§ Prompt
Here are some records; copy every line that holds the word "score".

### Records for this exercise ###

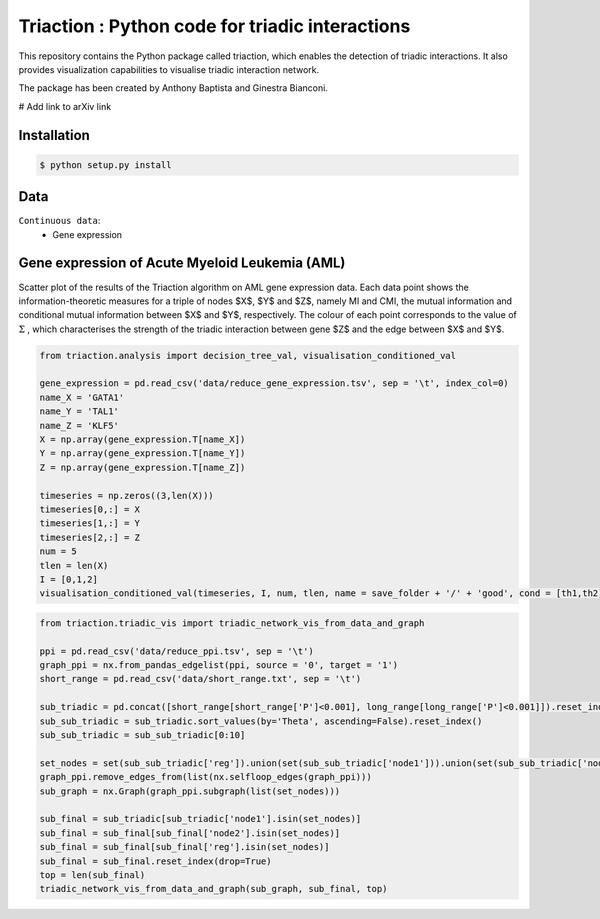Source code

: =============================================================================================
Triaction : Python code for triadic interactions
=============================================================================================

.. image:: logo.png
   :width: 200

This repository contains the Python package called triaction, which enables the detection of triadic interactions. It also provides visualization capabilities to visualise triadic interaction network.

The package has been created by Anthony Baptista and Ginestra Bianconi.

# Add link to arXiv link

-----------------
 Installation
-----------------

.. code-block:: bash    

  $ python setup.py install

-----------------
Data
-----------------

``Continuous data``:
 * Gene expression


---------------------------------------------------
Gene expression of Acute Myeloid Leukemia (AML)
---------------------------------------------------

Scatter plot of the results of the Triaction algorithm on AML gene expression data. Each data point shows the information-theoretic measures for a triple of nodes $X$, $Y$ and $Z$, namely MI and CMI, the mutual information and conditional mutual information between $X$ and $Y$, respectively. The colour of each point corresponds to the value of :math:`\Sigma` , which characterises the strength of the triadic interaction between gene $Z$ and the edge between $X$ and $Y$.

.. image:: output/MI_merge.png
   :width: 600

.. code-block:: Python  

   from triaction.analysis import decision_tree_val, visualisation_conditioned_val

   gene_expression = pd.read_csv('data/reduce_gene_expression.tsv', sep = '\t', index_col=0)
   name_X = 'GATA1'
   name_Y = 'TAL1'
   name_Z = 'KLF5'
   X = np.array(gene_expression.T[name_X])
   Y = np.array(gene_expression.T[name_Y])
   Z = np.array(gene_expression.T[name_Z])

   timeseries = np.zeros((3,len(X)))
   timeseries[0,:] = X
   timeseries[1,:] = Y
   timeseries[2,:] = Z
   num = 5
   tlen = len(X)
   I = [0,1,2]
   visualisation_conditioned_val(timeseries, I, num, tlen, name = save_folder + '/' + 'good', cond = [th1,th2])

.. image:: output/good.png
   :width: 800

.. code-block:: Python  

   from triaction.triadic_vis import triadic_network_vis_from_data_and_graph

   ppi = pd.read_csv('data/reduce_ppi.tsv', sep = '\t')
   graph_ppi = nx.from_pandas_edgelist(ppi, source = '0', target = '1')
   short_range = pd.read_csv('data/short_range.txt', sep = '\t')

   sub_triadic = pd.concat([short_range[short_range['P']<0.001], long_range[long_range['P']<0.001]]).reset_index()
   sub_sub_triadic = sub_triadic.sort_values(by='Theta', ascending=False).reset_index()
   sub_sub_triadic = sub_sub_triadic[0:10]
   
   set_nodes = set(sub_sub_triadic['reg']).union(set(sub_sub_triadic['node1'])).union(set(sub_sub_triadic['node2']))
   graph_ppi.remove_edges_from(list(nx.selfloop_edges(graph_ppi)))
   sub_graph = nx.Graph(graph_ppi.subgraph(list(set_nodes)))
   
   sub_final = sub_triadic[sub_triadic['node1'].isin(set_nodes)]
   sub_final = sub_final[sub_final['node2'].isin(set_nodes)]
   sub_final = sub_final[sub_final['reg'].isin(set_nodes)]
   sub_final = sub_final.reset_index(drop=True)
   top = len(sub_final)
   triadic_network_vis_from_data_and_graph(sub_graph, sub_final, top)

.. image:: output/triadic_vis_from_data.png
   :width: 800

###
### Records for this exercise ###

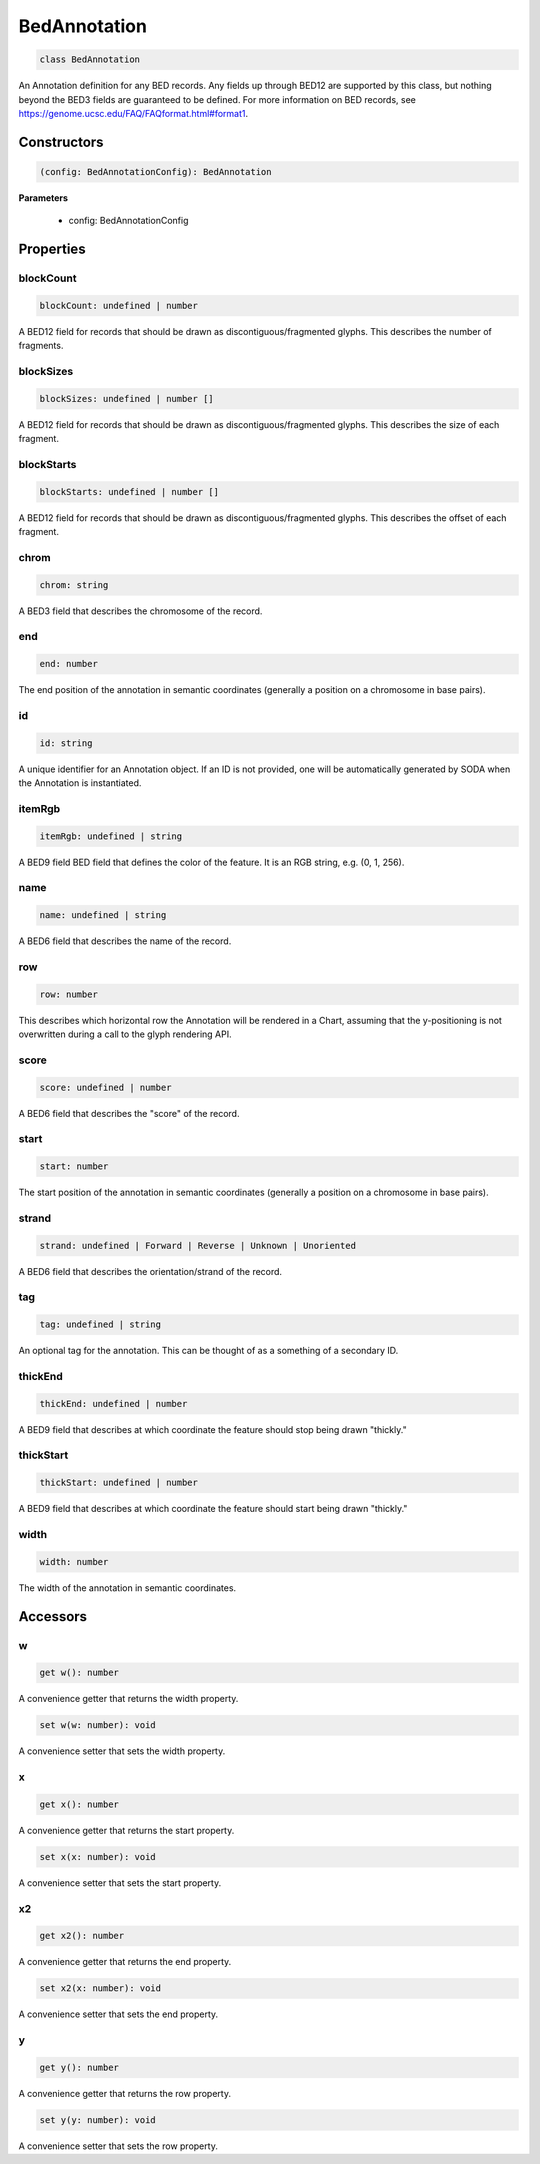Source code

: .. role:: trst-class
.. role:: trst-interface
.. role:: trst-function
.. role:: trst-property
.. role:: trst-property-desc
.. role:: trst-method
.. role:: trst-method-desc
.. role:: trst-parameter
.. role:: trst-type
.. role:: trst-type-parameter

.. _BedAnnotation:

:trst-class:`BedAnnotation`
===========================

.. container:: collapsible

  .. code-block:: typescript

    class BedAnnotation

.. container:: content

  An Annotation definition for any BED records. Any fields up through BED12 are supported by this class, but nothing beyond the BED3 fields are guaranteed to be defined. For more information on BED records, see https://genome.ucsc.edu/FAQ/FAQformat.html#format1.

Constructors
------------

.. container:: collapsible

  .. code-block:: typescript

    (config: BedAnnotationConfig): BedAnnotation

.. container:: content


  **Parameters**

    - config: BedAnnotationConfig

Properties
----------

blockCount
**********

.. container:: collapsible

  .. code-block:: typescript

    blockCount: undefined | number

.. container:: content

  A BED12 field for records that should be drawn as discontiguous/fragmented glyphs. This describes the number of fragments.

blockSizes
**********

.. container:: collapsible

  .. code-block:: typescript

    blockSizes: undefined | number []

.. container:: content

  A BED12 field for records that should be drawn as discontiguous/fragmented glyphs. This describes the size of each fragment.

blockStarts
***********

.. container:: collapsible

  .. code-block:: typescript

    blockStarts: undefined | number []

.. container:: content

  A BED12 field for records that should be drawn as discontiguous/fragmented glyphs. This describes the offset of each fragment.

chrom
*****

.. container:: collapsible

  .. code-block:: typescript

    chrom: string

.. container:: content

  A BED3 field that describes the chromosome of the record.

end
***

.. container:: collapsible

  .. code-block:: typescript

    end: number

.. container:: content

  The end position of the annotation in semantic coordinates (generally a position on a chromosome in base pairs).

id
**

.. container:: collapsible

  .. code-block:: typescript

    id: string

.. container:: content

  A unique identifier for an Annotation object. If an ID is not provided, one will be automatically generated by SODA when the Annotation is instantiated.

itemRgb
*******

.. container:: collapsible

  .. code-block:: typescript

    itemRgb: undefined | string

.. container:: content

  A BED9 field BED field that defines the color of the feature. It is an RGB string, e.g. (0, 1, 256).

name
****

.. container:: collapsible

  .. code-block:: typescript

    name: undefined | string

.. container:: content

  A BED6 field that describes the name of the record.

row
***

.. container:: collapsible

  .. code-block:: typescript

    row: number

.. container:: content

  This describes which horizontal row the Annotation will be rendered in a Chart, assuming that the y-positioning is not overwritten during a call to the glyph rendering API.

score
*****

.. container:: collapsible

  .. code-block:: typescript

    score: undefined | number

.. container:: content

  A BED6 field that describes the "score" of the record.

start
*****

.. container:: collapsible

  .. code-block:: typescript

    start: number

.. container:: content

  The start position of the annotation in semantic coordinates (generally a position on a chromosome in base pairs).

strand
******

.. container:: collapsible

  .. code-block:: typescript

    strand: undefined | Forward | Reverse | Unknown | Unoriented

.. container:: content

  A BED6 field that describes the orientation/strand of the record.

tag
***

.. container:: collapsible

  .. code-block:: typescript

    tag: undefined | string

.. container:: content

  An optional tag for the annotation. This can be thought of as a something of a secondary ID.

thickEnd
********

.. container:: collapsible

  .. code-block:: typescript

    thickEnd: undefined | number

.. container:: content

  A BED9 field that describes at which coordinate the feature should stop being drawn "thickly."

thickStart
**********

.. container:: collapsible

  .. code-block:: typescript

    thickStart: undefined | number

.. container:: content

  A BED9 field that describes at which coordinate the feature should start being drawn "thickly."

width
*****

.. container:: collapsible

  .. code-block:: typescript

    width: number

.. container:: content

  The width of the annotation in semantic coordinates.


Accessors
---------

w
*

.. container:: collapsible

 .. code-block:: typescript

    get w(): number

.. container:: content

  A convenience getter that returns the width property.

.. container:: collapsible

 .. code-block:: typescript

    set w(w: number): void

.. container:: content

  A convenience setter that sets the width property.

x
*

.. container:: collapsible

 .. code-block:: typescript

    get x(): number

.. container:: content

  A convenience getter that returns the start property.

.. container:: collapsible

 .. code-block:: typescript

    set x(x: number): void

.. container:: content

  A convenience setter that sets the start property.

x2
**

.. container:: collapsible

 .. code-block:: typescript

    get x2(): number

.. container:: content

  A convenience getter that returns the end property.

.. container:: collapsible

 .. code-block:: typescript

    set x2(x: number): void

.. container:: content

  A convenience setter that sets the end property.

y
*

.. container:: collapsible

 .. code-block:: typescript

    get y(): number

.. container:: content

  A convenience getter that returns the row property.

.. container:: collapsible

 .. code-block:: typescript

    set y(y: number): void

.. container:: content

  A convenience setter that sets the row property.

###

§ Task answer
score
    score: undefined | number
  A BED6 field that describes the "score" of the record.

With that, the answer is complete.